You might have come across this term while scrolling through your Instagram feed or maybe even in our latest newsletter: ‘dry’ or ‘raw’ denim. Since we’ve just released our Jamie Dry Selvedge, we thought it’d be a good moment to inform you about this niche product which is being loved by the real denim heads among us.
The meaning of ‘dry’
The reason why these jeans are being called dry is quite logical. The jeans have not been washed during the production process and therefore still has its dark indigo look. Basically, any jeans you have ever bought once was a dry denim, but a washing process has given it a more worn-in look. You can read more about our washing techniques here.

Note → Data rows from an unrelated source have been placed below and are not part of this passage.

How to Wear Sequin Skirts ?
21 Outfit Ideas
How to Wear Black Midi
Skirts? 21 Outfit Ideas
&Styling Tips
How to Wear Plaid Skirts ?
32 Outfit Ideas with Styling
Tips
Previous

So if you buy a pair of dry jeans, you basically buy jeans in its purest form. However, they will not look the same after wearing them for a while. Of course, any jeans you wear will have its marks, but for dry denim, this is a bit of an understatement. Because it hasn’t been washed, the way you wear it will determine how it will end up looking. That’s the reason why people love it so much, you will create your unique one-of-a-kind denim.

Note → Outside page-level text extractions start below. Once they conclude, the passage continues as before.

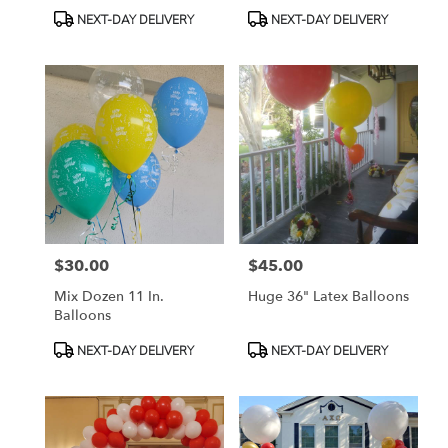
Blanca Roses
Product
Product
NEXT-DAY DELIVERY
NEXT-DAY DELIVERY
Tags:
Tags:
$30.00
$45.00
Price:
Price:
Mix Dozen 11 In.
Huge 36" Latex Balloons
Balloons
Product
Product
NEXT-DAY DELIVERY
NEXT-DAY DELIVERY
Tags:
Tags: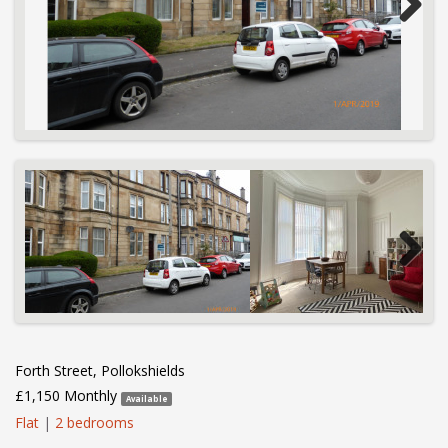
Next
Next
Forth Street, Pollokshields
£1,150 Monthly
Available
Flat
|
2 bedrooms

A term which often, but not always, goes hand in hand with dry denim is selvedge. The word selvedge derives from ‘self-edge’, which refers to the self-binding edge of a fabric which is woven on an old-fashioned shuttle loom. The selvedge can be seen on the inside of your jeans. If you roll up your jeans, you will see a nice looking seam, as shown below. The reason why a selvedge fabric is often used for dry denim is that both are loved by denim enthusiasts.
How to keep it fresh
Since we suggest not washing your dry denim for at least the first six months of wearing for the best fading results, you might want to consider some other ways to freshen it up. Intensive wearing will create the most beautiful fades but after a while, some odours might be inevitable. If you notice people are more hesitant to stand close to you, it’s really time to take action. There are several ways to make your dry denim fresh again. The easiest way of doing so is to put your denim in the freezer. The thing to do is to put the jeans in a waterproof bag and put it in your freezer overnight. The cold temperature kills most bacteria. The next morning, simply take out your jeans and hang them out in order to get them back into a comfortable wearing temperature. Another way of making your jeans feel fresh again is to hang your jeans outside (be aware of the sun when doing so) or to hang them in a room with a lot of steam, for example, the bathroom while showering. Last but not least there are some denim sprays. Our favourite is from Mr. Black Garment Essentials.
If you really feel like the aforementioned ways won’t cut it anymore, you might want to consider washing it. The best way of washing any denim is to soak and add a dash of vinegar to best preserve the colour. It’s best to lay them flat to dry. The cool thing about eventually washing your jeans is that the fades created will be set in stone.
For the best dry denim result: Wear it, Live it, Tear it, Repair it.